Wednesday, March 30, 2011

Sammie is home

I brought Sissy home last night.  Its good to have her here.  It actually made me feel better.  I cried harder then I did when I actually put her to sleep.  I guess I thought that the passing would be the hardest part.  But her ashes made me cry very hard and long.  She is really gone.

I know this all sounds overly dramatic and girly but this actually hit me hard.  I was prepared for Milo (to a point).  He's older and I just figured he would be the first.  Sammie was so sudden.  I wasn't prepared.  And I'm always prepared.  Within a 2 hour period it was decided and executed.  How can you be prepared for that?
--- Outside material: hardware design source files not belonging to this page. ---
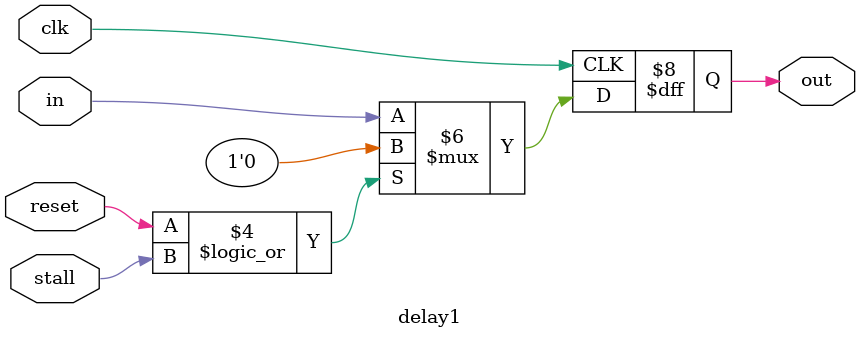
<source format=v>
`timescale 1ns / 1ps
module delay5(
	 input clk,
	 input reset,
	 input stall,
	 input [4:0] in,
	 output reg [4:0] out
    );
	 always @(posedge clk)begin
		if(reset==1||stall==1)begin
			out<=0;
		end
		else begin
			out <= in;
		end
	 end

endmodule

module delay32(
	 input clk,
	 input reset,
	 input stall,
	 input [31:0] in,
	 output reg [31:0] out
	 );
	 always @(posedge clk)begin
		if(reset==1||stall==1)begin
			out<=0;
		end
		else begin
			out <= in;
		end
	 end
endmodule

module delay1(
	 input clk,
	 input reset,
	 input stall,
	 input in,
	 output reg out
	 );
	 always @(posedge clk)begin
		if(reset==1||stall==1)begin
			out<=0;
		end
		else begin
			out <= in;
		end
	 end
endmodule



</source>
And the amount of second guessing and wishing thinking has me up at night.  What if I had just decided on so little information?  What if I should have tried a different option? Did I kill her?  I know it's unrealistic to think things that could have gone differently because it happened the way it's supposed to have happened.
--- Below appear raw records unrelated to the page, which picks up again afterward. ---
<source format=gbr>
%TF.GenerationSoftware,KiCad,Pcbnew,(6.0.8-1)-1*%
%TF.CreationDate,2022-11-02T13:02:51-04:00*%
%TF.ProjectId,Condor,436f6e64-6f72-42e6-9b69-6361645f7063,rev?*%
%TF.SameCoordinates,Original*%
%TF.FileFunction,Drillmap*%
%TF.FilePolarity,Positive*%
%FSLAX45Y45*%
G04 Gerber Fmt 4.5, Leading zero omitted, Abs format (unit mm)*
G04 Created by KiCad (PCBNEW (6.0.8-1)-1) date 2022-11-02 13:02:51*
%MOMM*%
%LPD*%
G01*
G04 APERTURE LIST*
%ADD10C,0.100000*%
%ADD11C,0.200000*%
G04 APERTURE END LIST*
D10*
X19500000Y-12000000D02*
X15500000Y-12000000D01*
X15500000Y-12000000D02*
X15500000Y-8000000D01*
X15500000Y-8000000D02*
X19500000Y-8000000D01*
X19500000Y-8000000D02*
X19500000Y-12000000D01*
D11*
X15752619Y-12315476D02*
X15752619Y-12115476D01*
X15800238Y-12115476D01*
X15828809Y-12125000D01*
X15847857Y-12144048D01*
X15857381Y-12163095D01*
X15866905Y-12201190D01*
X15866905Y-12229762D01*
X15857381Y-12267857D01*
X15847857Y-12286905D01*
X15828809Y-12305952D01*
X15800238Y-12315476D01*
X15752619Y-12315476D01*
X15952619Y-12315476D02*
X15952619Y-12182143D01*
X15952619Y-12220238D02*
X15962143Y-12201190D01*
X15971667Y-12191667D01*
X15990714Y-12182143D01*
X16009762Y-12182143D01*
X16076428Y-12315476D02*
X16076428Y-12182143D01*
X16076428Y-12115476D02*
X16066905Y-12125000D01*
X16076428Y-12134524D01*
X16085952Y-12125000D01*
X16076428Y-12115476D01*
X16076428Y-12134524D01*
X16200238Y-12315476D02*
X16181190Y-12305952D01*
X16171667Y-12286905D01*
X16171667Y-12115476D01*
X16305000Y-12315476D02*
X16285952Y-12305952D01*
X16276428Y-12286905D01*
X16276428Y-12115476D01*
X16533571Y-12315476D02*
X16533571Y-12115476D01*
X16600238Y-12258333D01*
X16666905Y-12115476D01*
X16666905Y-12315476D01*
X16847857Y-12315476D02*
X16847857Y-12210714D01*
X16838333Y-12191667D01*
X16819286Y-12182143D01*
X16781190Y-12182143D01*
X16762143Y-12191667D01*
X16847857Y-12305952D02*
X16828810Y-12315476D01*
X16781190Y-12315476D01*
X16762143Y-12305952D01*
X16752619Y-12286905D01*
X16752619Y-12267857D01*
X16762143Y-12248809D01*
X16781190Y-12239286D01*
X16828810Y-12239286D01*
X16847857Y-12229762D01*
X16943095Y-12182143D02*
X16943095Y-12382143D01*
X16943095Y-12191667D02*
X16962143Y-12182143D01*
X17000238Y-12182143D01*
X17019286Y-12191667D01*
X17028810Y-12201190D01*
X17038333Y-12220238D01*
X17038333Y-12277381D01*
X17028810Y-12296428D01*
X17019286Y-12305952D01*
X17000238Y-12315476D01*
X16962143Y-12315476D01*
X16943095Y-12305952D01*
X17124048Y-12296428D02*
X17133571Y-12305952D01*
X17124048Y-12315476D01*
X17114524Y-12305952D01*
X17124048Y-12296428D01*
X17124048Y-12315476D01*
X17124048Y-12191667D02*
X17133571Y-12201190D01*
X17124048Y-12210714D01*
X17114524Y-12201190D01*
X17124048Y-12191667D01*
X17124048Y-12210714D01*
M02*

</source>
And the total outpouring of love for her is surprising.  I realize that I withhold my love from people.  Not something I'm proud of, mind you, but I give everything to my dogs.  My fur babies have my heart.
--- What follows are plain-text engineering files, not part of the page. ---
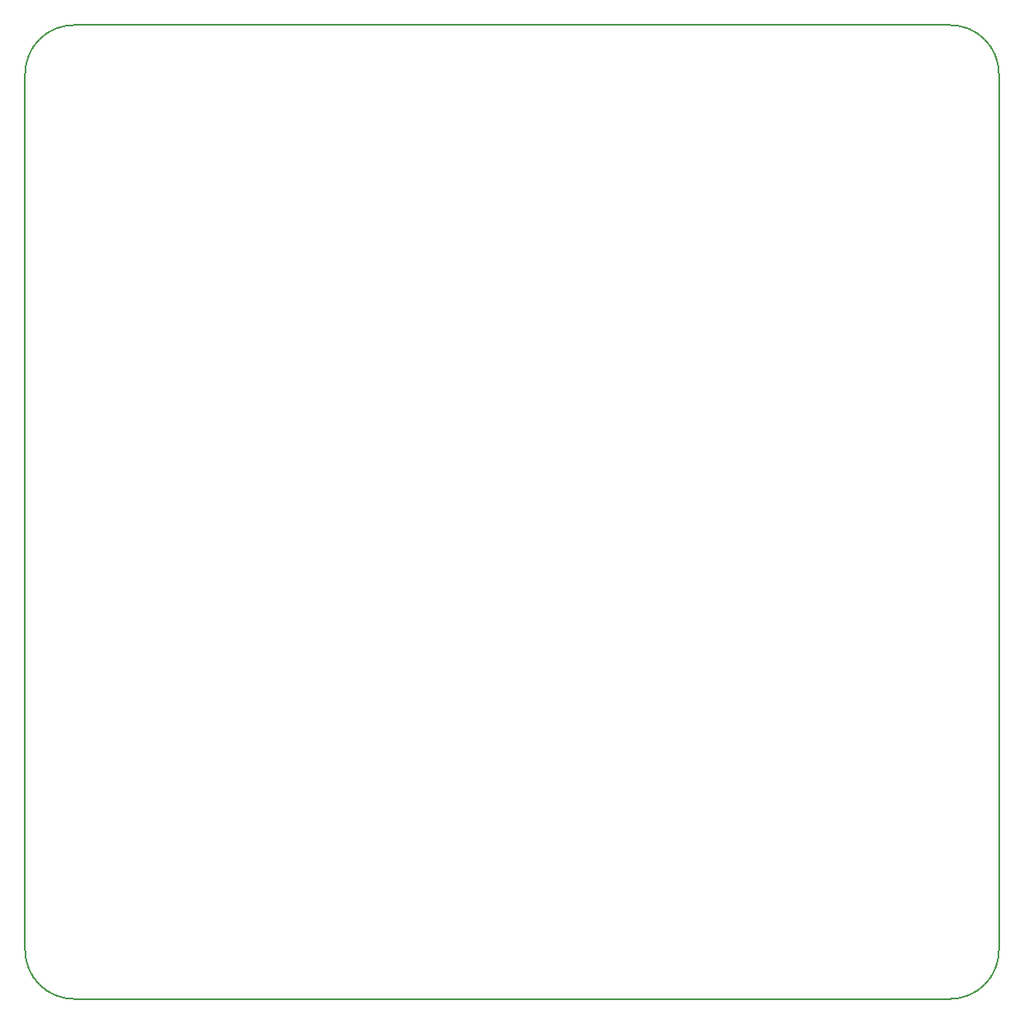
<source format=gbr>
G04 #@! TF.GenerationSoftware,KiCad,Pcbnew,5.1.7-a382d34a8~87~ubuntu20.04.1*
G04 #@! TF.CreationDate,2020-11-27T04:13:02-03:00*
G04 #@! TF.ProjectId,robot uve,726f626f-7420-4757-9665-2e6b69636164,rev?*
G04 #@! TF.SameCoordinates,Original*
G04 #@! TF.FileFunction,Profile,NP*
%FSLAX46Y46*%
G04 Gerber Fmt 4.6, Leading zero omitted, Abs format (unit mm)*
G04 Created by KiCad (PCBNEW 5.1.7-a382d34a8~87~ubuntu20.04.1) date 2020-11-27 04:13:02*
%MOMM*%
%LPD*%
G01*
G04 APERTURE LIST*
G04 #@! TA.AperFunction,Profile*
%ADD10C,0.150000*%
G04 #@! TD*
G04 APERTURE END LIST*
D10*
X110000000Y-150000000D02*
X200000000Y-150000000D01*
X105000000Y-55000000D02*
X105000000Y-145000000D01*
X205000000Y-145000000D02*
X205000000Y-55000000D01*
X200000000Y-50000000D02*
X110000000Y-50000000D01*
X200000000Y-50000000D02*
G75*
G02*
X205000000Y-55000000I0J-5000000D01*
G01*
X105000000Y-55000000D02*
G75*
G02*
X110000000Y-50000000I5000000J0D01*
G01*
X110000000Y-150000000D02*
G75*
G02*
X105000000Y-145000000I0J5000000D01*
G01*
X205000000Y-145000000D02*
G75*
G02*
X200000000Y-150000000I-5000000J0D01*
G01*
M02*

</source>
I'm putting a scrapbook together for Sissy Girl.  I take that back, I'm not putting it together...I'm paying someone to put it together.  I picked out the paper and book; all the pictures.  I've given it to the lady and I hope to get it back soon.  I'm going to put some pictures on here so you can see them.


I swear this will be the last time I vomit up more stuff about Sissy girl....well maybe I'll post one time after I get the scrapbook.











Thank you for letting me indulge in this.  I promise to go back to my old cynical and bitchy self soon.

1 comment:

  1. Take care Shan! It's cliche, but I truly am sorry for your loss. My Rascal was the love of my life, and I can sympathize with pain you must be feeling.